Digital industrial transformation is about more than just…well, digital. At the heart of any smart, connected system–be it a collection of assets in a plant, a smart factory, or a fully-interconnected digital supply network–is data. Knowledge. The illumination of previously unknown information about the inner workings of physical production and digital operations systems, about people and assets. And the ability to take that information and use it to know more, make better business decisions, improve performance, and better anticipate the future. In short, turning insight into informed action.
I was privileged to present alongside my colleague, Mark Cotteleer, at Minds + Machines 2017 earlier this fall in San Francisco.
While I was excited to talk about the rise of Industry 4.0 and the evolution of the smart, connected, data-driven factory, I came away with much more. It’s always exciting to hear what others think, see some of the newest developments in technology, and listen as some industry leaders share their knowledge. For me, it highlighted the incredible reach and breadth of digital industrial transformation: its impact not only on a multitude of industries and sectors, but on the very fabric of day-to-day business, innovation, manufacturing, and society.
In our talk, we focused on the spectrum of possibilities made possible by Industry 4.0, from predictive maintenance to the digital thread, from the digital twin to the smart factory. While each is a step forward in complexity from the one before it, one thing they all share in common is the use of data to drive decisions, learn, self-adapt, and predict future scenarios. In short, to build a more flexible, agile manufacturing network that is more receptive to change. With this broad array of choices, the most difficult task can simply be getting started.

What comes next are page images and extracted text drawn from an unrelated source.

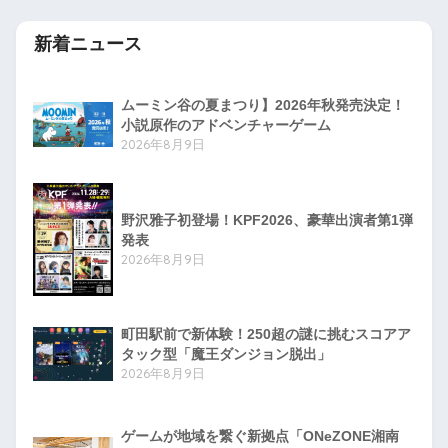
新着ニュース
ムーミン谷の夏まつり】2026年秋発売決定！
小説原作のアドベンチャーゲーム
2026年8月9日
野沢雅子初登場！KPF2026、豪華出演者第1弾
発表
2026年8月9日
町田駅前で新体験！250超の謎に挑むスコアア
タック型「魔王ダンジョン脱出」
2026年8月9日
ゲームが地域を繋ぐ新拠点「ONeZONE湘南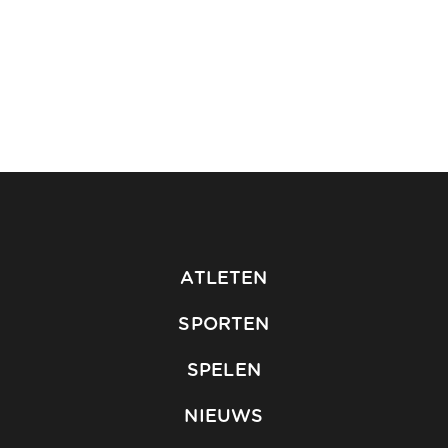
ATLETEN
SPORTEN
SPELEN
NIEUWS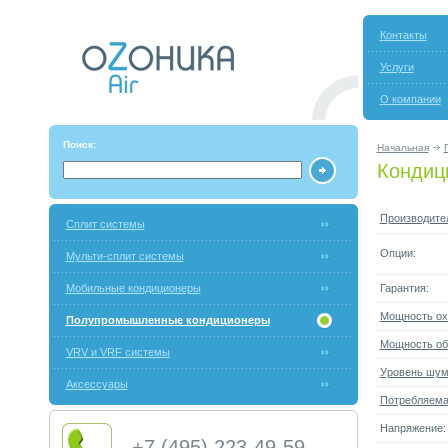
Контакты
Услуги
О компании
Поиск:
Начальная
Кондиц
Производите
Сплит системы
Опции:
Мульти-сплит системы
Мобильные кондиционеры
Гарантия:
Мощность ох
Полупромышленные кондиционеры
Мощность об
VRV и VRF системы
Уровень шума
Аксессуары
Потребляема
Напряжение:
+7 (495) 223-49-59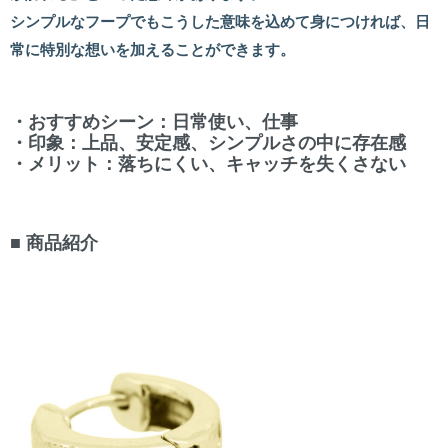
シンプルなフープでもこうした意味を込めて身につければ、日
常に特別な想いを加えることができます。
・
おすすめシーン
：日常使い、仕事
・
印象
：上品、安定感、シンプルさの中に存在感
・
メリット
：落ちにくい、キャッチを失くさない
■ 商品紹介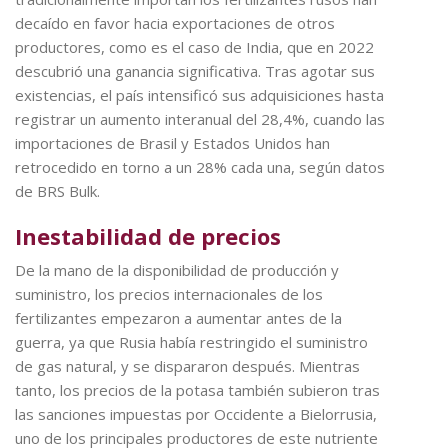
decaído en favor hacia exportaciones de otros
productores, como es el caso de India, que en 2022
descubrió una ganancia significativa. Tras agotar sus
existencias, el país intensificó sus adquisiciones hasta
registrar un aumento interanual del 28,4%, cuando las
importaciones de Brasil y Estados Unidos han
retrocedido en torno a un 28% cada una, según datos
de BRS Bulk.
Inestabilidad de precios
De la mano de la disponibilidad de producción y
suministro, los precios internacionales de los
fertilizantes empezaron a aumentar antes de la
guerra, ya que Rusia había restringido el suministro
de gas natural, y se dispararon después. Mientras
tanto, los precios de la potasa también subieron tras
las sanciones impuestas por Occidente a Bielorrusia,
uno de los principales productores de este nutriente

Walking though the Tech Hall to see the various demos seemed to bring many of these abstract concepts to life. The ability to interact with various technologies, touch assets, and experience various simulations helped crystallize some of those choices and suggest what they might look like in real-life applications. What’s more, other specialists talked about specific uses of predictive maintenance, the digital thread, and the digital twin in oil and gas, aviation, and industrial settings–providing concrete examples of the journeys companies can follow as they seek their own digital industrial transformation.
The biggest thing I came away with after Minds + Machines, was the confirmation that the technology to support digital industrial transformation is, in many cases, here now. There is a broad spectrum of opportunities to use those technologies–so many that it can be difficult to choose. And the myriad of choices can lead to paralysis, making it easier to remain frozen in place for fear of making the wrong choice or taking a risk. But doing nothing can pose the biggest risk of all. For all the choices out there, the best choice may be to simply get started.